Single-mode fiber

Single-mode fiber:

Optical fiber whose diameter of the core is less than approximately ten times the wavelength of the light which is propagating is not possible to model with the help of geometric optics. Instead of this, it should be analyzed as an electromagnetic waveguide structure, by the solution of Maxwell’s equation which is further reduced to the electromagnetic wave equation. The analysis of electromagnetic can also be used in order to understand the behaviors for example speckle which takes place when coherent light travels through the multi-mode fiber. As an optical waveguide, the optical fiber contains one or more than one confined mode which can be used for the propagation of light along with the fiber. Many precision optics manufacturers and custom optical prism manufacturer manufactures optics and lenses with the help of precision lenses. Optical fibers which support only one mode are known as mono-mode or single-mode fiber. The behavior of large-core multimode fibers can also be modeled using the wave equation, which shows that such fibers support more than one mode of propagation (which is the reason behind its name).

The results of such modeling of multi-mode fibers almost agree with the predictions of geometric optics, if the fiber core is large enough to support more than a few modes. Waveguide analysis shows that the light energy in the fiber is not entirely confined to the core. Instead, especially in single-mode fibers, a significant fraction of the energy in the bound mode travels as a refracting wave across the cladding.

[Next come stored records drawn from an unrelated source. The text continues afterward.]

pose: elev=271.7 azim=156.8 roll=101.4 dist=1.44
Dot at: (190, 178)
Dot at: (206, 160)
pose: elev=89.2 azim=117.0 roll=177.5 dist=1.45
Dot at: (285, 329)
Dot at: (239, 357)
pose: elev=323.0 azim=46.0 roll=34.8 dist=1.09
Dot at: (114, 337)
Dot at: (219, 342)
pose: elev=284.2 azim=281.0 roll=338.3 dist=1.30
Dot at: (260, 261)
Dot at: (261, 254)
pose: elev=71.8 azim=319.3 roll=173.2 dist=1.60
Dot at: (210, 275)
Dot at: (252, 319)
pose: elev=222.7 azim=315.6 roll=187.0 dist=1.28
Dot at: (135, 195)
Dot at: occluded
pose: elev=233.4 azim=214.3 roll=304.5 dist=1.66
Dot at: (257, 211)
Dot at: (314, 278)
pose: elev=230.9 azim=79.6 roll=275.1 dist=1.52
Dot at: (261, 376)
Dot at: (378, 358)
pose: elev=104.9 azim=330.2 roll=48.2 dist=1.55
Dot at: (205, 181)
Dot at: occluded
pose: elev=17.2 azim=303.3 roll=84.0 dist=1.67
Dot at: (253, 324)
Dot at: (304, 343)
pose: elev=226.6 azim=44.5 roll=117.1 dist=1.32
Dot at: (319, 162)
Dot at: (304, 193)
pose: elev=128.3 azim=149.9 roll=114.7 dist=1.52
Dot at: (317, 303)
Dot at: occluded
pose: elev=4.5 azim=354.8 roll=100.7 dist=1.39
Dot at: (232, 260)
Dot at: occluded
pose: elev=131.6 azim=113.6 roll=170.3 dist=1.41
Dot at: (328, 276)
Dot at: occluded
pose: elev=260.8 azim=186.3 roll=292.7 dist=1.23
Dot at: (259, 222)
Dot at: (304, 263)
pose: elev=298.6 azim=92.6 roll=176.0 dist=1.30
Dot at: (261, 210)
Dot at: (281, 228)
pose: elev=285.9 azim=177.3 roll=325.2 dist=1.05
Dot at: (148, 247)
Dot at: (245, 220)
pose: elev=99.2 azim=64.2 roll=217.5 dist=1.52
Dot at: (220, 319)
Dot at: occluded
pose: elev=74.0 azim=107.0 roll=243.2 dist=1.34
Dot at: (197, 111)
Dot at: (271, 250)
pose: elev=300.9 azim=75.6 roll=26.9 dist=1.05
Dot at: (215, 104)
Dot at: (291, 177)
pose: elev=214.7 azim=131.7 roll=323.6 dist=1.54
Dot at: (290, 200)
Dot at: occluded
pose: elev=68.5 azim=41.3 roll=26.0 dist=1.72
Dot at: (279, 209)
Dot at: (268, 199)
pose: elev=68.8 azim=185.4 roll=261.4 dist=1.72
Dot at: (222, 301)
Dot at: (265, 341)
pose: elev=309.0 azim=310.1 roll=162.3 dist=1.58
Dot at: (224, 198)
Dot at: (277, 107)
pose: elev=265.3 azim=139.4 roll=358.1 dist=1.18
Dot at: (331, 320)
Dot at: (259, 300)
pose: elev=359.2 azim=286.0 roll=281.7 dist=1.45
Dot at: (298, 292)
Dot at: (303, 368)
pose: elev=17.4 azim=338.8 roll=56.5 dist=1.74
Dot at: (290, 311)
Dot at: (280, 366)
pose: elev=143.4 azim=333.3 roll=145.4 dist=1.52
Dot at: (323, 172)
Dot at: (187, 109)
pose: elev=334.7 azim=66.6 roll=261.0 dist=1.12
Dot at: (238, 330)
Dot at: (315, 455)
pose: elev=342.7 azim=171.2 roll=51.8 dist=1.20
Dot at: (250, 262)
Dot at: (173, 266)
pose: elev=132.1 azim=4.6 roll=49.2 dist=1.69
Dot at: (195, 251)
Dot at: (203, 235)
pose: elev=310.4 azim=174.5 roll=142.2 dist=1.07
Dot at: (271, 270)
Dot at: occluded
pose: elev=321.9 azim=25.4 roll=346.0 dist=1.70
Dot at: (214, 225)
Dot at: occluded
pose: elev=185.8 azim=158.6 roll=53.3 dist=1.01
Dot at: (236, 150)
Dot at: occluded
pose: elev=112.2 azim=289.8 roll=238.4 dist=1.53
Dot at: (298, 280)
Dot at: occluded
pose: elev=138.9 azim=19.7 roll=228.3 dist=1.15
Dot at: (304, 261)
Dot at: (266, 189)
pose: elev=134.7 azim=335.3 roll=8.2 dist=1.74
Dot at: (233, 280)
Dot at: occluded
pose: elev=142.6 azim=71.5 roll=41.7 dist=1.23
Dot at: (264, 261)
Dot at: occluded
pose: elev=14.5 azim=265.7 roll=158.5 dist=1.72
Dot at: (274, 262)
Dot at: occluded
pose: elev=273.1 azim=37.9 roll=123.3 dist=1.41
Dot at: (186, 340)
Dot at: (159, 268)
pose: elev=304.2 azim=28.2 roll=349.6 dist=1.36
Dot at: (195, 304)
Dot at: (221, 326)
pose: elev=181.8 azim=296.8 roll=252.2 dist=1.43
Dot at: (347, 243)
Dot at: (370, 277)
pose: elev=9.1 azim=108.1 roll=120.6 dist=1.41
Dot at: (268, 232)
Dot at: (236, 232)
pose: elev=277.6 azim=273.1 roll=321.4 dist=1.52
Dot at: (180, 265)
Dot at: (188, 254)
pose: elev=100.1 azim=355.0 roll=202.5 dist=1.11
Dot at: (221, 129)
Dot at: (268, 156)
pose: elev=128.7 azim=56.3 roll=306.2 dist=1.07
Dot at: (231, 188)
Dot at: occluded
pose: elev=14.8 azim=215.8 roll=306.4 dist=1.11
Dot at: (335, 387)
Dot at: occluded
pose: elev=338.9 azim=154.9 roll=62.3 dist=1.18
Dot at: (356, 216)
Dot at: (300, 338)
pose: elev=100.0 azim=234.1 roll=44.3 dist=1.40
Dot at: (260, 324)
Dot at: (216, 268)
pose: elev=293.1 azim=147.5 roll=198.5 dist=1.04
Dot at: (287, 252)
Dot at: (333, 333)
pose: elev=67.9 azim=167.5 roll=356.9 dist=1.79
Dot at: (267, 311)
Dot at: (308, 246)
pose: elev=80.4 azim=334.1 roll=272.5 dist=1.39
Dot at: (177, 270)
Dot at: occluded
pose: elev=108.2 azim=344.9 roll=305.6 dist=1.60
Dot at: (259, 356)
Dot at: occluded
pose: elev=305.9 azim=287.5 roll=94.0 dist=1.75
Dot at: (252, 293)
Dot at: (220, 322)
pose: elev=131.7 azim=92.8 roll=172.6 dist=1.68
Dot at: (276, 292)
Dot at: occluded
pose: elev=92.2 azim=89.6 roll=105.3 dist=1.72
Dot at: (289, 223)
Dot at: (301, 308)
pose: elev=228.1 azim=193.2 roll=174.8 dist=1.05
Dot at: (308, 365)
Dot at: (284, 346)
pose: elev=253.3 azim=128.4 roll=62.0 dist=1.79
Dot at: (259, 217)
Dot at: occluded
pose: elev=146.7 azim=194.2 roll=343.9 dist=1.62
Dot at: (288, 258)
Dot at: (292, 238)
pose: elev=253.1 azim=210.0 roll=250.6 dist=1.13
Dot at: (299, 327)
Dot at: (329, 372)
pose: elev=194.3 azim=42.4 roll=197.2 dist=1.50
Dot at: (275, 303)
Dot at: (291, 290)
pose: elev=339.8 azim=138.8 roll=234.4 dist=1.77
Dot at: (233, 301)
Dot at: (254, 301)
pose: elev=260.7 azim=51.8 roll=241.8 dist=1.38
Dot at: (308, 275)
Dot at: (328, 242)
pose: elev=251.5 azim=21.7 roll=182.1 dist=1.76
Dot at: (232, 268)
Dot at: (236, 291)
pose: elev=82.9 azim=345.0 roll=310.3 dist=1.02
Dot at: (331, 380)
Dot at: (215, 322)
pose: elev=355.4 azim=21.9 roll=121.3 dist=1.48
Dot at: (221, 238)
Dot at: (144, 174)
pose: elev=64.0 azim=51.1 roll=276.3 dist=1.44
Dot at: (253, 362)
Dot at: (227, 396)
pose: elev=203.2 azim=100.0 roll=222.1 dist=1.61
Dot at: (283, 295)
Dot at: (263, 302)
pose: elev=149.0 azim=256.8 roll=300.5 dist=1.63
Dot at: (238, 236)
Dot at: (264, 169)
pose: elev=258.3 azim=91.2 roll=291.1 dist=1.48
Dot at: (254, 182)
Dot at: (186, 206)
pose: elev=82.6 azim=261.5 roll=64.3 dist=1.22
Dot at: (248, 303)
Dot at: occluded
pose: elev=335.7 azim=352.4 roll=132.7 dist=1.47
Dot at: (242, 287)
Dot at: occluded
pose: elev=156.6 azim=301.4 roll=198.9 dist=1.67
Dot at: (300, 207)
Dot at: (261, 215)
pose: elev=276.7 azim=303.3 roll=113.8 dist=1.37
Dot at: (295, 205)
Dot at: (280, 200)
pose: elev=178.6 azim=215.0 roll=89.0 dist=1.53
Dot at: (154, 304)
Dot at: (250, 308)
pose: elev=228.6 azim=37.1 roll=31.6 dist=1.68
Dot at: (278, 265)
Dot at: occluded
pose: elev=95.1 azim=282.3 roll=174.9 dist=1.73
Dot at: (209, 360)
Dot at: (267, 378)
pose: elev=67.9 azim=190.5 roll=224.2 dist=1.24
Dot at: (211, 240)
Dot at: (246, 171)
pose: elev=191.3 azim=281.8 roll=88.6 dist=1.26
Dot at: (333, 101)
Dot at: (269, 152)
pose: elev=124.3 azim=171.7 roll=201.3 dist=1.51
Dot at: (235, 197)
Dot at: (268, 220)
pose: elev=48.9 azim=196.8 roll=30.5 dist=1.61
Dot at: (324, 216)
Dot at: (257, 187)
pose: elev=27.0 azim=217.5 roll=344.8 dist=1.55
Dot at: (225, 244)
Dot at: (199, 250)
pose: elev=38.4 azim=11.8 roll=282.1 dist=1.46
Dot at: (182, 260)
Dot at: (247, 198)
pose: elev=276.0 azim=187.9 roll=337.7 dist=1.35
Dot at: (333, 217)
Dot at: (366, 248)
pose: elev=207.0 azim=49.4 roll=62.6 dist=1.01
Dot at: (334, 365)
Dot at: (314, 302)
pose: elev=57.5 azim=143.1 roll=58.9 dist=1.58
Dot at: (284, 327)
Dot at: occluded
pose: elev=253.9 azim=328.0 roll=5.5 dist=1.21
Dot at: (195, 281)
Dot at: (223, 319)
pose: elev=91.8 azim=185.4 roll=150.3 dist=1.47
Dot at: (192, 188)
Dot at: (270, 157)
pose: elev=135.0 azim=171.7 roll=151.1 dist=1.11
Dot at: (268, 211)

One of the most common types of single-mode fiber is made up of core whose diameter is approximately 8-10 micrometers and it is designed to use in the near-infrared. The structure of the model depends on the wavelength of the light which is being used, therefore this fiber actually supports a small number of additional modes at wavelengths which is visible. In comparison to single-mode fiber, multi-mode fiber is manufactured with a core that has a diameter as small as 50 micrometers and it can go up to hundreds of micrometers. The first zero of the Bessel function whose value is approximately 2.405 is greater than the normalized frequency V of this optical fiber.